17. They Came Together
İzleyici Yorumu: yeri geldiğinde bağırta çağırta güldüren, romantik komedilerle dalga geçen bir romantik komedi filmi.
not: adı da ayrıca yarmaktadır.
18. The Secret In Their Eyes
İzleyici Yorumu: hani bazı filmler izleyiciyi şaşırtır böyle tokat yemişe çevirir ya? işte bu film bildiğin dövüyor seyirciyi, böyle ağzına burnuna… yalnız dayağı yemek için biraz sabır gerekli.
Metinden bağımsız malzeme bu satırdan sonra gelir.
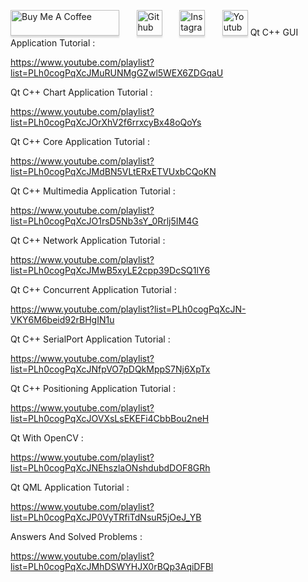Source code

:<a href="https://buymeacoffee.com/qtwithketan" target="_blank"><img src="https://www.codehim.com/wp-content/uploads/2022/09/bmc-button.png" alt="Buy Me A Coffee" style="height: 41px !important;width: 174px !important;box-shadow: 0px 3px 2px 0px rgba(190, 190, 190, 0.5) !important;-webkit-box-shadow: 0px 3px 2px 0px rgba(190, 190, 190, 0.5) !important;" ></a>
&nbsp;&nbsp;&nbsp;&nbsp;&nbsp;
<a href="https://github.com/QtWithKetan" target="_blank"><img src="https://upload.wikimedia.org/wikipedia/commons/thumb/c/c2/GitHub_Invertocat_Logo.svg/1200px-GitHub_Invertocat_Logo.svg.png" alt="Github" style="height: 41px !important;width: 41px !important;box-shadow: 0px 3px 2px 0px rgba(190, 190, 190, 0.5) !important;-webkit-box-shadow: 0px 3px 2px 0px rgba(190, 190, 190, 0.5) !important;" ></a>
&nbsp;&nbsp;&nbsp;&nbsp;&nbsp;
<a href="https://www.instagram.com/qtwithketan" target="_blank"><img src="https://upload.wikimedia.org/wikipedia/commons/9/95/Instagram_logo_2022.svg" alt="Instagram" style="height: 41px !important;width: 41px !important;box-shadow: 0px 3px 2px 0px rgba(190, 190, 190, 0.5) !important;-webkit-box-shadow: 0px 3px 2px 0px rgba(190, 190, 190, 0.5) !important;" ></a>
&nbsp;&nbsp;&nbsp;&nbsp;&nbsp;
<a href="https://www.youtube.com/@qtwithketan" target="_blank"><img src="https://upload.wikimedia.org/wikipedia/commons/thumb/7/72/YouTube_social_white_square_%282017%29.svg/800px-YouTube_social_white_square_%282017%29.svg.png" alt="Youtube" style="height: 41px !important;width: 41px !important;box-shadow: 0px 3px 2px 0px rgba(190, 190, 190, 0.5) !important;-webkit-box-shadow: 0px 3px 2px 0px rgba(190, 190, 190, 0.5) !important;" ></a>
Qt C++ GUI Application Tutorial : 

https://www.youtube.com/playlist?list=PLh0cogPqXcJMuRUNMgGZwl5WEX6ZDGqaU

Qt C++ Chart Application Tutorial : 

https://www.youtube.com/playlist?list=PLh0cogPqXcJOrXhV2f6rrxcyBx48oQoYs

Qt C++ Core Application Tutorial : 

https://www.youtube.com/playlist?list=PLh0cogPqXcJMdBN5VLtERxETVUxbCQoKN

Qt C++ Multimedia Application Tutorial : 

https://www.youtube.com/playlist?list=PLh0cogPqXcJO1rsD5Nb3sY_0Rrlj5IM4G

Qt C++ Network Application Tutorial : 

https://www.youtube.com/playlist?list=PLh0cogPqXcJMwB5xyLE2cpp39DcSQ1lY6

Qt C++ Concurrent Application Tutorial : 

https://www.youtube.com/playlist?list=PLh0cogPqXcJN-VKY6M6beid92rBHgIN1u

Qt C++ SerialPort Application Tutorial : 

https://www.youtube.com/playlist?list=PLh0cogPqXcJNfpVO7pDQkMppS7Nj6XpTx

Qt C++ Positioning Application Tutorial : 

https://www.youtube.com/playlist?list=PLh0cogPqXcJOVXsLsEKEFi4CbbBou2neH

Qt With OpenCV : 

https://www.youtube.com/playlist?list=PLh0cogPqXcJNEhszlaONshdubdDOF8GRh

Qt QML Application Tutorial : 

https://www.youtube.com/playlist?list=PLh0cogPqXcJP0VyTRfiTdNsuR5jOeJ_YB

Answers And Solved Problems : 

https://www.youtube.com/playlist?list=PLh0cogPqXcJMhDSWYHJX0rBQp3AqiDFBl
filmin içeriği oldukça zengin, bence sırf bu yüzden birden fazla kez izlenmesi gerekiyor. ayrıca her ne kadar konsepti daha farklı olsa da bana bol bol memories of murder*’ı hatırlattı. kesinlikle kült bir film.
19. The Intouchables
İzleyici Yorumu: muhtemelen farkedilmeyecek ama farkedenler tarafından kesinlikle beğenilecek film. yüzümde, bazen kahkahalara dönen sürekli bir tebessümle izledim.
20. Gone Girl
İzleyici Yorumu: bir kadına eşya gibi davranılmaya başlandığı zaman kadının aldığı şeklin en uç noktası bu film. günümüzde ilişkilerde bile en minnoş kızı 3-5 ayda canavara çevirip “sen hastasın” diyerek ayrılan birçok erkek gördü bu gözler. kadın eşya değildir. kadınları delirtmeyin.
21. Billy Elliot
İzleyici Yorumu: yönetmenin anlatmak istediğini aşırıya kaçmadan anlattığı film. işçi-zengin çatışması veya baba ile oğlu arasındaki ilişki, hepsi tadında. filmi izledikten sonra dansetmemek imkansız. soundtrack mükemmel.